How to grow up and be more mature: Figure 2

An adolescent will say that she values honesty — because she has learned that saying so produces good results — but when confronted with the difficult conversations, she will tell white lies, exaggerate the truth, and fail to stand up for her own self-worth.

An adolescent will say he loves you. But his conception of love is that he gets something in return (probably sex), that love is merely an emotional swap meet, where you each bring everything you have to offer and haggle with each other for the best deal.

An adolescent says she is generous. But when she does favors and gives gifts, it’s always done conditionally, with the unspoken idea that she will receive something in return at some later date.

An adult will be honest for the simple sake that honesty is more important than pleasure or pain. Honesty is more important than getting what you want or achieving a goal. Honesty is inherently good and valuable, in and of itself. An adult will love freely without expecting anything in return because an adult understands that that is the only thing that can make love real. An adult will give without expectation, without seeking anything in return, because to do so defeats the purpose of a gift in the first place.
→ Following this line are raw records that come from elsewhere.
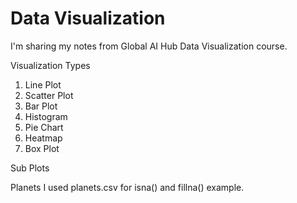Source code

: # Data Visualization
I'm sharing my notes from Global AI Hub Data Visualization course.

Visualization Types
1. Line Plot
2. Scatter Plot
3. Bar Plot
4. Histogram
5. Pie Chart
6. Heatmap
7. Box Plot

Sub Plots

Planets
I used planets.csv for isna() and fillna() example.
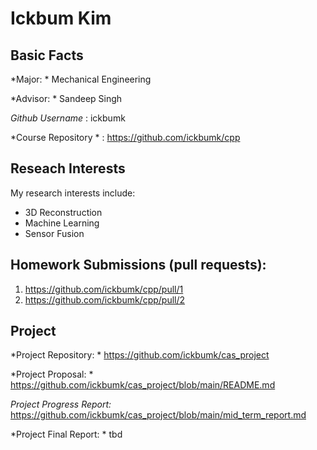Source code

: # Ickbum Kim

## Basic Facts
*Major: * Mechanical Engineering 

*Advisor: * Sandeep Singh 

*Github Username* : ickbumk 

*Course Repository * : https://github.com/ickbumk/cpp 


## Reseach Interests
My research interests include:
- 3D Reconstruction
- Machine Learning
- Sensor Fusion

## Homework Submissions (pull requests):
1. https://github.com/ickbumk/cpp/pull/1
2. https://github.com/ickbumk/cpp/pull/2 


## Project
*Project Repository: * https://github.com/ickbumk/cas_project 

*Project Proposal: * https://github.com/ickbumk/cas_project/blob/main/README.md 

*Project Progress Report:* https://github.com/ickbumk/cas_project/blob/main/mid_term_report.md 

*Project Final Report: * tbd

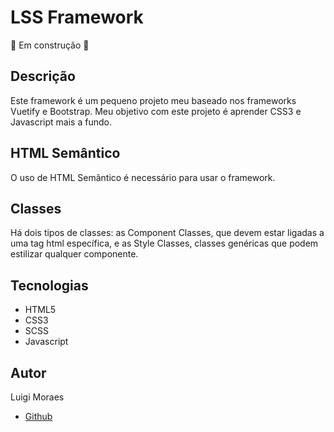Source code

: # LSS Framework

:construction: Em construção :construction:

## Descrição

Este framework é um pequeno projeto meu baseado nos frameworks Vuetify e Bootstrap.
Meu objetivo com este projeto é aprender CSS3 e Javascript mais a fundo.</br>

## HTML Semântico

O uso de HTML Semântico é necessário para usar o framework.

## Classes

Há dois tipos de classes: as Component Classes, que devem estar ligadas a uma tag html
específica, e as Style Classes, classes genéricas que podem estilizar qualquer componente.

## Tecnologias

-   HTML5
-   CSS3
-   SCSS
-   Javascript

## Autor

Luigi Moraes

-   [Github](https://github.com/luigi-ms)
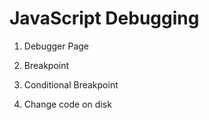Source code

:# JavaScript Debugging

1. Debugger Page

2. Breakpoint

3. Conditional Breakpoint

4. Change code on disk



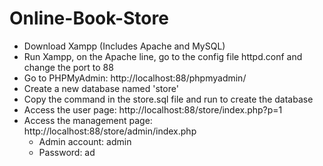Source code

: # Online-Book-Store

- Download Xampp (Includes Apache and MySQL)
- Run Xampp, on the Apache line, go to the config file httpd.conf and change the port to 88
- Go to PHPMyAdmin: http://localhost:88/phpmyadmin/
- Create a new database named 'store'
- Copy the command in the store.sql file and run to create the database
- Access the user page: http://localhost:88/store/index.php?p=1
- Access the management page: http://localhost:88/store/admin/index.php
  - Admin account: admin
  - Password: ad
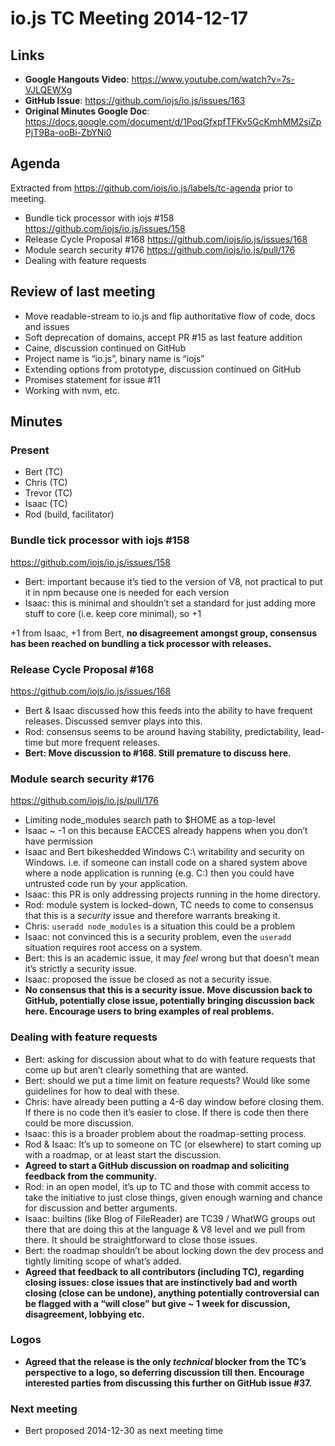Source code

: # io.js TC Meeting 2014-12-17

## Links

* **Google Hangouts Video**: https://www.youtube.com/watch?v=7s-VJLQEWXg
* **GitHub Issue**: https://github.com/iojs/io.js/issues/163
* **Original Minutes Google Doc**: https://docs.google.com/document/d/1PoqGfxpfTFKv5GcKmhMM2siZpPjT9Ba-ooBi-ZbYNi0

## Agenda

Extracted from https://github.com/iojs/io.js/labels/tc-agenda prior to meeting.

* Bundle tick processor with iojs #158 https://github.com/iojs/io.js/issues/158
* Release Cycle Proposal #168 https://github.com/iojs/io.js/issues/168
* Module search security #176 https://github.com/iojs/io.js/pull/176 
* Dealing with feature requests 

## Review of last meeting

* Move readable-stream to io.js and flip authoritative flow of code, docs and issues
* Soft deprecation of domains, accept PR #15 as last feature addition
* Caine, discussion continued on GitHub
* Project name is “io.js”, binary name is “iojs”
* Extending options from prototype, discussion continued on GitHub
* Promises statement for issue #11
* Working with nvm, etc.

## Minutes

### Present

* Bert (TC)
* Chris (TC)
* Trevor (TC)
* Isaac (TC)
* Rod (build, facilitator)

### Bundle tick processor with iojs #158 

https://github.com/iojs/io.js/issues/158

* Bert: important because it’s tied to the version of V8, not practical to put it in npm because one is needed for each version
* Isaac: this is minimal and shouldn’t set a standard for just adding more stuff to core (i.e. keep core minimal), so +1

+1 from Isaac, +1 from Bert, **no disagreement amongst group, consensus has been reached on bundling a tick processor with releases.**

### Release Cycle Proposal #168 

https://github.com/iojs/io.js/issues/168

* Bert & Isaac discussed how this feeds into the ability to have frequent releases. Discussed semver plays into this.
* Rod: consensus seems to be around having stability, predictability, lead-time but more frequent releases.
* **Bert: Move discussion to #168. Still premature to discuss here.**

### Module search security #176

https://github.com/iojs/io.js/pull/176 

* Limiting node_modules search path to $HOME as a top-level
* Isaac ~ -1 on this because EACCES already happens when you don’t have permission
* Isaac and Bert bikeshedded Windows C:\ writability and security on Windows. i.e. if someone can install code on a shared system above where a node application is running (e.g. C:\) then you could have untrusted code run by your application.
* Isaac: this PR is only addressing projects running in the home directory.
* Rod: module system is locked-down, TC needs to come to consensus that this is a _security_ issue and therefore warrants breaking it.
* Chris: `useradd node_modules` is a situation this could be a problem
* Isaac: not convinced this is a security problem, even the `useradd` situation requires root access on a system.
* Bert: this is an academic issue, it may _feel_ wrong but that doesn’t mean it’s strictly a security issue.
* Isaac: proposed the issue be closed as not a security issue.
* **No consensus that this is a security issue. Move discussion back to GitHub, potentially close issue, potentially bringing discussion back here. Encourage users to bring examples of real problems.**


### Dealing with feature requests

* Bert: asking for discussion about what to do with feature requests that come up but aren’t clearly something that are wanted.
* Bert: should we put a time limit on feature requests? Would like some guidelines for how to deal with these.
* Chris: have already been putting a 4-6 day window before closing them. If there is no code then it’s easier to close. If there is code then there could be more discussion.
* Isaac: this is a broader problem about the roadmap-setting process.
* Rod & Isaac: It’s up to someone on TC (or elsewhere) to start coming up with a roadmap, or at least start the discussion.
* **Agreed to start a GitHub discussion on roadmap and soliciting feedback from the community.**
* Rod: in an open model, it’s up to TC and those with commit access to take the initiative to just close things, given enough warning and chance for discussion and better arguments.
* Isaac: builtins (like Blog of FileReader) are TC39 / WhatWG groups out there that are doing this at the language & V8 level and we pull from there. It should be straightforward to close those issues.
* Bert: the roadmap shouldn’t be about locking down the dev process and tightly limiting scope of what’s added.
* **Agreed that feedback to all contributors (including TC), regarding closing issues: close issues that are instinctively bad and worth closing (close can be undone), anything potentially controversial can be flagged with a “will close” but give ~ 1 week for discussion, disagreement, lobbying etc.**


### Logos

* **Agreed that the release is the only _technical_ blocker from the TC’s perspective to a logo, so deferring discussion till then. Encourage interested parties from discussing this further on GitHub issue #37.**

### Next meeting

* Bert proposed 2014-12-30 as next meeting time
So the little kid steals the ice cream because it feels good, oblivious to the consequences. The older child stops himself from stealing it because he knows it will create worse consequences in the future. But his decision is ultimately part of a bargain with his future self: “I’ll forgo some pleasure now to prevent greater future pain.”

But it’s only the adult who doesn’t steal for the simple principle that stealing is wrong. And to steal — even if they got away with it! — would make them feel worse about themselves.